EXERCISE — Would you copy all lines in the data that contain the word "depth"?
════════════════════
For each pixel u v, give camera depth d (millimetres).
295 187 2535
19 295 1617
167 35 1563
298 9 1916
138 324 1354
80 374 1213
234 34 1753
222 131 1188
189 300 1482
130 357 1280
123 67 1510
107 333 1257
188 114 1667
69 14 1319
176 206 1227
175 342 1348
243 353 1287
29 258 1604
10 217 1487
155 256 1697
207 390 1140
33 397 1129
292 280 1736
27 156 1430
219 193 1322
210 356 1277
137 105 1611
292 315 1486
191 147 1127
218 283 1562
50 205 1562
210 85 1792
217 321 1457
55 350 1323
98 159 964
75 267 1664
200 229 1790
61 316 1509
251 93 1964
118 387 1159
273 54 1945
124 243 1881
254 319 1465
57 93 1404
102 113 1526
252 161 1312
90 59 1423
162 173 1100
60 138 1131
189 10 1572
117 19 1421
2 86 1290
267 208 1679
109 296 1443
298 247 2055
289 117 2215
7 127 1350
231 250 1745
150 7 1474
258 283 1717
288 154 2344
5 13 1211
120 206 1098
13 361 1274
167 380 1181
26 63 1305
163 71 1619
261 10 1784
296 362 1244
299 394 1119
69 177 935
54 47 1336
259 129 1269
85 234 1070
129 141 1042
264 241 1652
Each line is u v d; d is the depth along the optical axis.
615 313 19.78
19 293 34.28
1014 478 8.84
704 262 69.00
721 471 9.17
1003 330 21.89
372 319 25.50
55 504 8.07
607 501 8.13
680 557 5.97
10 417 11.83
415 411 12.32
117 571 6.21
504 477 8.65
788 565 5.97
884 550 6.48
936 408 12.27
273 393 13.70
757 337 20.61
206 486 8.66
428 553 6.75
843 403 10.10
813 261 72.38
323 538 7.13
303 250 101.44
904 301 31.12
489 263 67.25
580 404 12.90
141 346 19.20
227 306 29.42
════════════════════
FINAL ANSWER —
For each pixel u v, give camera depth d (millimetres).
Each line is u v d; d is the depth along the optical axis.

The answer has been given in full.